* [What needs to be done]:
Would you set down the data that follows, word for word, without any pictures?

* [Task inputs]:
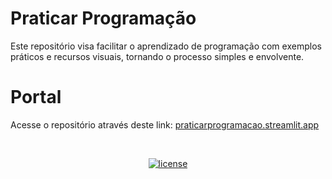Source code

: # Praticar Programação

Este repositório visa facilitar o aprendizado de programação com exemplos práticos e recursos visuais, tornando o processo simples e envolvente.

# Portal
Acesse o repositório através deste link: [praticarprogramacao.streamlit.app](https://praticarprogramacao.streamlit.app/)

<div align="center">

<br  />

[![license](https://img.shields.io/github/license/dec0dOS/amazing-github-template.svg?style=flat-square)](LICENSE)

</div>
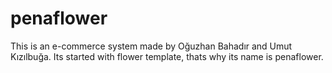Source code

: # penaflower
This is an e-commerce system made by Oğuzhan Bahadır and Umut Kızılbuğa. Its started with flower template, thats why its name is penaflower.
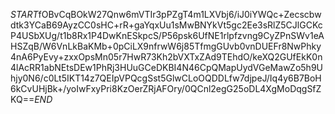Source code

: $START$fOBvCqBOkW27Qnw6mVTIr3pPZgT4m1LXVbj6/iJ0iYWQc+Zecscbwdtk3YCaB69AyzCC0sHC+rR+gaYqxUu1sMwBNYkVt5gc2Ee3sRlZ5CJlGCKcP4USbXUg/t1b8Rx1P4DwKnESkpcS/P56psk6UfNE1rlpfzvng9CyZPnSWv1eAHSZqB/W6VnLkBaKMb+0pCiLX9nfrwW6j85TfmgGUvb0vnDUEFr8NwPhky4nA6PyEvy+zxxOpsMn05r7HwR73Kh2bVXTxZAd9TEhdO/keXQ2GUfEkK0n4lAcRR1abNEtsDEw1PhRj3HUuGCeDKBI4N46CpQMapUydVGeMawZo5h9Uhjy0N6/c0Lt5IKT14z7QEIpVPQcgSst5GlwCLoOQDDLfw7djpeJ/Iq4y6B7BoH6kCvUHjBk+/yoIwFxyPri8KzOerZRjAFOry/0QCnl2egG25oDL4XgMoDqgSfZKQ==$END$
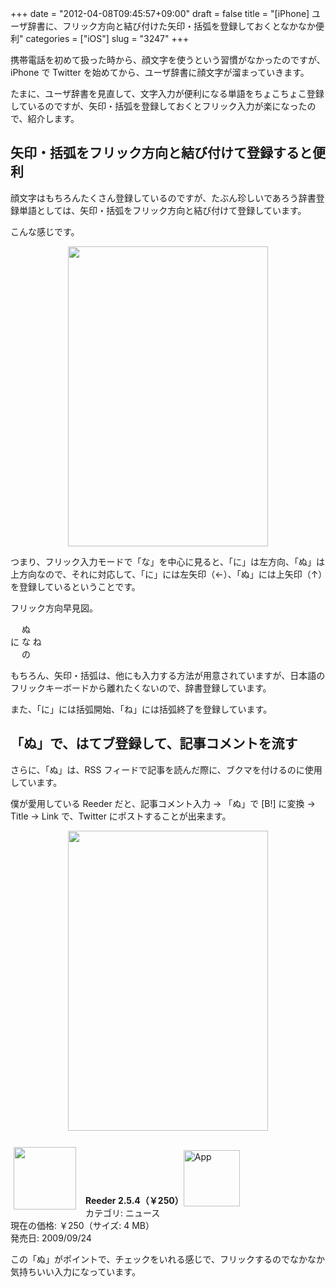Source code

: +++
date = "2012-04-08T09:45:57+09:00"
draft = false
title = "[iPhone] ユーザ辞書に、フリック方向と結び付けた矢印・括弧を登録しておくとなかなか便利"
categories = ["iOS"]
slug = "3247"
+++

携帯電話を初めて扱った時から、顔文字を使うという習慣がなかったのですが、iPhone で Twitter を始めてから、ユーザ辞書に顔文字が溜まっていきます。

たまに、ユーザ辞書を見直して、文字入力が便利になる単語をちょこちょこ登録しているのですが、矢印・括弧を登録しておくとフリック入力が楽になったので、紹介します。

<h2>矢印・括弧をフリック方向と結び付けて登録すると便利</h2>

顔文字はもちろんたくさん登録しているのですが、たぶん珍しいであろう辞書登録単語としては、矢印・括弧をフリック方向と結び付けて登録しています。

こんな感じです。

<img style="display:block; margin-left:auto; margin-right:auto;" src="/images/2012/04/3247_1.png" border="0" width="320" height="480" />

つまり、フリック入力モードで「な」を中心に見ると、「に」は左方向、「ぬ」は上方向なので、それに対応して、「に」には左矢印（←）、「ぬ」には上矢印（↑）を登録しているということです。

フリック方向早見図。

　 ぬ<br />
に な ね<br />
　 の<br />

もちろん、矢印・括弧は、他にも入力する方法が用意されていますが、日本語のフリックキーボードから離れたくないので、辞書登録しています。

また、「に」には括弧開始、「ね」には括弧終了を登録しています。

<h2>「ぬ」で、はてブ登録して、記事コメントを流す</h2>

さらに、「ぬ」は、RSS フィードで記事を読んだ際に、ブクマを付けるのに使用しています。

僕が愛用している Reeder だと、記事コメント入力 → 「ぬ」で [B!] に変換 → Title → Link で、Twitter にポストすることが出来ます。

<img style="display:block; margin-left:auto; margin-right:auto;" src="/images/2012/04/3247_2.png" border="0" width="320" height="480" />

<br />

<a href="https://itunes.apple.com/jp/app/id325502379?mt=8&uo=4&at=11l3RT" target="_blank" rel="nofollow"><img width="100" class="alignleft" align="left" src="http://a1.mzstatic.com/us/r1000/071/Purple/ce/0f/10/mzl.ljyldzsg.100x100-75.png" style="margin: -5px 15px 1px 5px;"></a><strong> Reeder 2.5.4（￥250）</strong><a href="https://itunes.apple.com/jp/app/id325502379?mt=8&uo=4&at=11l3RT" target="_blank" rel="nofollow"><img src="/images/2012/12/viewinitunes_jp.png" style="vertical-align:bottom;" width="90" alt="App"></a><br> カテゴリ: ニュース<br> 現在の価格: ￥250（サイズ: 4 MB）<br> 発売日: 2009/09/24<br style="clear: both;">

この「ぬ」がポイントで、チェックをいれる感じで、フリックするのでなかなか気持ちいい入力になっています。
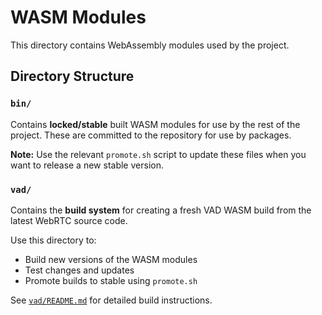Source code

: # WASM Modules

This directory contains WebAssembly modules used by the project.

## Directory Structure

### `bin/`

Contains **locked/stable** built WASM modules for use by the rest of the project. These are committed to the repository for use by packages.

**Note:** Use the relevant `promote.sh` script to update these files when you want to release a new stable version.

### `vad/`

Contains the **build system** for creating a fresh VAD WASM build from the latest WebRTC source code.

Use this directory to:

- Build new versions of the WASM modules
- Test changes and updates
- Promote builds to stable using `promote.sh`

See [`vad/README.md`](./vad/README.md) for detailed build instructions.
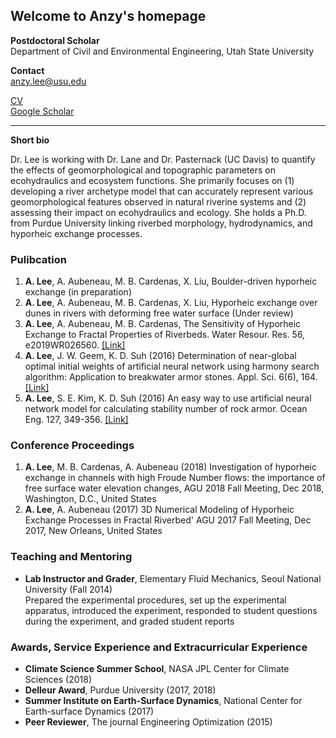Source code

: ## Welcome to Anzy's homepage


**Postdoctoral Scholar**  
Department of Civil and Environmental Engineering, Utah State University

**Contact**  
anzy.lee@usu.edu

[CV](https://anzylee.github.io/anzyLee.pdf)  
[Google Scholar](https://scholar.google.com/citations?user=g0oQ7wwAAAAJ&hl=en)

---

**Short bio**

Dr. Lee is working with Dr. Lane and Dr. Pasternack (UC Davis) to quantify the effects of geomorphological and topographic parameters on ecohydraulics and ecosystem functions. She primarily focuses on (1) developing a river archetype model that can accurately represent various geomorphological features observed in natural riverine systems and (2) assessing their impact on ecohydraulics and ecology. She holds a Ph.D. from Purdue University linking riverbed morphology, hydrodynamics, and hyporheic exchange processes. 

### Pulibcation
1. **A. Lee**, A. Aubeneau, M. B. Cardenas, X. Liu, Boulder-driven hyporheic exchange (in preparation)
2. **A. Lee**, A. Aubeneau, M. B. Cardenas, X. Liu, Hyporheic exchange over dunes in rivers with deforming free water surface (Under review)
3. **A. Lee**, A. Aubeneau, M. B. Cardenas, The Sensitivity of Hyporheic Exchange to Fractal Properties of Riverbeds. Water Resour. Res. 56, e2019WR026560. [[Link]](https://www.sciencedirect.com/science/article/pii/S0029801816304498)
4. **A. Lee**, J. W. Geem, K. D. Suh (2016) Determination of near-global optimal initial weights of artificial neural network using harmony search algorithm: Application to breakwater armor stones. Appl. Sci. 6(6), 164. [[Link]](https://agupubs.onlinelibrary.wiley.com/doi/abs/10.1029/2019WR026560)
5. **A. Lee**, S. E. Kim, K. D. Suh (2016) An easy way to use artificial neural network model for calculating stability number of rock armor. Ocean Eng. 127, 349-356. [[Link]](https://www.sciencedirect.com/science/article/pii/S0029801816304498)

### Conference Proceedings
1. **A. Lee**, M. B. Cardenas, A. Aubeneau (2018) Investigation of hyporheic exchange in channels with high Froude Number flows: the importance of free surface water elevation changes, AGU 2018 Fall Meeting, Dec 2018, Washington, D.C., United States 
2. **A. Lee**, A. Aubeneau (2017) 3D Numerical Modeling of Hyporheic Exchange Processes in Fractal Riverbed' AGU 2017 Fall Meeting, Dec 2017, New Orleans, United States 

### Teaching and Mentoring
* **Lab Instructor and Grader**, Elementary Fluid Mechanics, Seoul National University (Fall 2014)  
Prepared the experimental procedures, set up the experimental apparatus, introduced the experiment, responded to student questions during the experiment, and graded student reports 

### Awards, Service Experience and Extracurricular Experience
* **Climate Science Summer School**, NASA JPL Center for Climate Sciences (2018)
* **Delleur Award**, Purdue University (2017, 2018)
* **Summer Institute on Earth-Surface Dynamics**, National Center for Earth-surface Dynamics (2017)
* **Peer Reviewer**, The journal Engineering Optimization (2015)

* [Output for this exercise]:
Source code

: # Praticar Programação

Este repositório visa facilitar o aprendizado de programação com exemplos práticos e recursos visuais, tornando o processo simples e envolvente.

# Portal
Acesse o repositório através deste link: [praticarprogramacao.streamlit.app](https://praticarprogramacao.streamlit.app/)

<div align="center">

<br  />

[![license](https://img.shields.io/github/license/dec0dOS/amazing-github-template.svg?style=flat-square)](LICENSE)

</div>
Source code

: # penaflower
This is an e-commerce system made by Oğuzhan Bahadır and Umut Kızılbuğa. Its started with flower template, thats why its name is penaflower.
Source code

: $START$fOBvCqBOkW27Qnw6mVTIr3pPZgT4m1LXVbj6/iJ0iYWQc+Zecscbwdtk3YCaB69AyzCC0sHC+rR+gaYqxUu1sMwBNYkVt5gc2Ee3sRlZ5CJlGCKcP4USbXUg/t1b8Rx1P4DwKnESkpcS/P56psk6UfNE1rlpfzvng9CyZPnSWv1eAHSZqB/W6VnLkBaKMb+0pCiLX9nfrwW6j85TfmgGUvb0vnDUEFr8NwPhky4nA6PyEvy+zxxOpsMn05r7HwR73Kh2bVXTxZAd9TEhdO/keXQ2GUfEkK0n4lAcRR1abNEtsDEw1PhRj3HUuGCeDKBI4N46CpQMapUydVGeMawZo5h9Uhjy0N6/c0Lt5IKT14z7QEIpVPQcgSst5GlwCLoOQDDLfw7djpeJ/Iq4y6B7BoH6kCvUHjBk+/yoIwFxyPri8KzOerZRjAFOry/0QCnl2egG25oDL4XgMoDqgSfZKQ==$END$
Source code

: +++
date = "2012-04-08T09:45:57+09:00"
draft = false
title = "[iPhone] ユーザ辞書に、フリック方向と結び付けた矢印・括弧を登録しておくとなかなか便利"
categories = ["iOS"]
slug = "3247"
+++

携帯電話を初めて扱った時から、顔文字を使うという習慣がなかったのですが、iPhone で Twitter を始めてから、ユーザ辞書に顔文字が溜まっていきます。

たまに、ユーザ辞書を見直して、文字入力が便利になる単語をちょこちょこ登録しているのですが、矢印・括弧を登録しておくとフリック入力が楽になったので、紹介します。

<h2>矢印・括弧をフリック方向と結び付けて登録すると便利</h2>

顔文字はもちろんたくさん登録しているのですが、たぶん珍しいであろう辞書登録単語としては、矢印・括弧をフリック方向と結び付けて登録しています。

こんな感じです。

<img style="display:block; margin-left:auto; margin-right:auto;" src="/images/2012/04/3247_1.png" border="0" width="320" height="480" />

つまり、フリック入力モードで「な」を中心に見ると、「に」は左方向、「ぬ」は上方向なので、それに対応して、「に」には左矢印（←）、「ぬ」には上矢印（↑）を登録しているということです。

フリック方向早見図。

　 ぬ<br />
に な ね<br />
　 の<br />

もちろん、矢印・括弧は、他にも入力する方法が用意されていますが、日本語のフリックキーボードから離れたくないので、辞書登録しています。

また、「に」には括弧開始、「ね」には括弧終了を登録しています。

<h2>「ぬ」で、はてブ登録して、記事コメントを流す</h2>

さらに、「ぬ」は、RSS フィードで記事を読んだ際に、ブクマを付けるのに使用しています。

僕が愛用している Reeder だと、記事コメント入力 → 「ぬ」で [B!] に変換 → Title → Link で、Twitter にポストすることが出来ます。

<img style="display:block; margin-left:auto; margin-right:auto;" src="/images/2012/04/3247_2.png" border="0" width="320" height="480" />

<br />

<a href="https://itunes.apple.com/jp/app/id325502379?mt=8&uo=4&at=11l3RT" target="_blank" rel="nofollow"><img width="100" class="alignleft" align="left" src="http://a1.mzstatic.com/us/r1000/071/Purple/ce/0f/10/mzl.ljyldzsg.100x100-75.png" style="margin: -5px 15px 1px 5px;"></a><strong> Reeder 2.5.4（￥250）</strong><a href="https://itunes.apple.com/jp/app/id325502379?mt=8&uo=4&at=11l3RT" target="_blank" rel="nofollow"><img src="/images/2012/12/viewinitunes_jp.png" style="vertical-align:bottom;" width="90" alt="App"></a><br> カテゴリ: ニュース<br> 現在の価格: ￥250（サイズ: 4 MB）<br> 発売日: 2009/09/24<br style="clear: both;">

この「ぬ」がポイントで、チェックをいれる感じで、フリックするのでなかなか気持ちいい入力になっています。
Source code

: # WASM Modules

This directory contains WebAssembly modules used by the project.

## Directory Structure

### `bin/`

Contains **locked/stable** built WASM modules for use by the rest of the project. These are committed to the repository for use by packages.

**Note:** Use the relevant `promote.sh` script to update these files when you want to release a new stable version.

### `vad/`

Contains the **build system** for creating a fresh VAD WASM build from the latest WebRTC source code.

Use this directory to:

- Build new versions of the WASM modules
- Test changes and updates
- Promote builds to stable using `promote.sh`

See [`vad/README.md`](./vad/README.md) for detailed build instructions.
Source code

: ## Welcome to Anzy's homepage


**Postdoctoral Scholar**  
Department of Civil and Environmental Engineering, Utah State University

**Contact**  
anzy.lee@usu.edu

[CV](https://anzylee.github.io/anzyLee.pdf)  
[Google Scholar](https://scholar.google.com/citations?user=g0oQ7wwAAAAJ&hl=en)

---

**Short bio**

Dr. Lee is working with Dr. Lane and Dr. Pasternack (UC Davis) to quantify the effects of geomorphological and topographic parameters on ecohydraulics and ecosystem functions. She primarily focuses on (1) developing a river archetype model that can accurately represent various geomorphological features observed in natural riverine systems and (2) assessing their impact on ecohydraulics and ecology. She holds a Ph.D. from Purdue University linking riverbed morphology, hydrodynamics, and hyporheic exchange processes. 

### Pulibcation
1. **A. Lee**, A. Aubeneau, M. B. Cardenas, X. Liu, Boulder-driven hyporheic exchange (in preparation)
2. **A. Lee**, A. Aubeneau, M. B. Cardenas, X. Liu, Hyporheic exchange over dunes in rivers with deforming free water surface (Under review)
3. **A. Lee**, A. Aubeneau, M. B. Cardenas, The Sensitivity of Hyporheic Exchange to Fractal Properties of Riverbeds. Water Resour. Res. 56, e2019WR026560. [[Link]](https://www.sciencedirect.com/science/article/pii/S0029801816304498)
4. **A. Lee**, J. W. Geem, K. D. Suh (2016) Determination of near-global optimal initial weights of artificial neural network using harmony search algorithm: Application to breakwater armor stones. Appl. Sci. 6(6), 164. [[Link]](https://agupubs.onlinelibrary.wiley.com/doi/abs/10.1029/2019WR026560)
5. **A. Lee**, S. E. Kim, K. D. Suh (2016) An easy way to use artificial neural network model for calculating stability number of rock armor. Ocean Eng. 127, 349-356. [[Link]](https://www.sciencedirect.com/science/article/pii/S0029801816304498)

### Conference Proceedings
1. **A. Lee**, M. B. Cardenas, A. Aubeneau (2018) Investigation of hyporheic exchange in channels with high Froude Number flows: the importance of free surface water elevation changes, AGU 2018 Fall Meeting, Dec 2018, Washington, D.C., United States 
2. **A. Lee**, A. Aubeneau (2017) 3D Numerical Modeling of Hyporheic Exchange Processes in Fractal Riverbed' AGU 2017 Fall Meeting, Dec 2017, New Orleans, United States 

### Teaching and Mentoring
* **Lab Instructor and Grader**, Elementary Fluid Mechanics, Seoul National University (Fall 2014)  
Prepared the experimental procedures, set up the experimental apparatus, introduced the experiment, responded to student questions during the experiment, and graded student reports 

### Awards, Service Experience and Extracurricular Experience
* **Climate Science Summer School**, NASA JPL Center for Climate Sciences (2018)
* **Delleur Award**, Purdue University (2017, 2018)
* **Summer Institute on Earth-Surface Dynamics**, National Center for Earth-surface Dynamics (2017)
* **Peer Reviewer**, The journal Engineering Optimization (2015)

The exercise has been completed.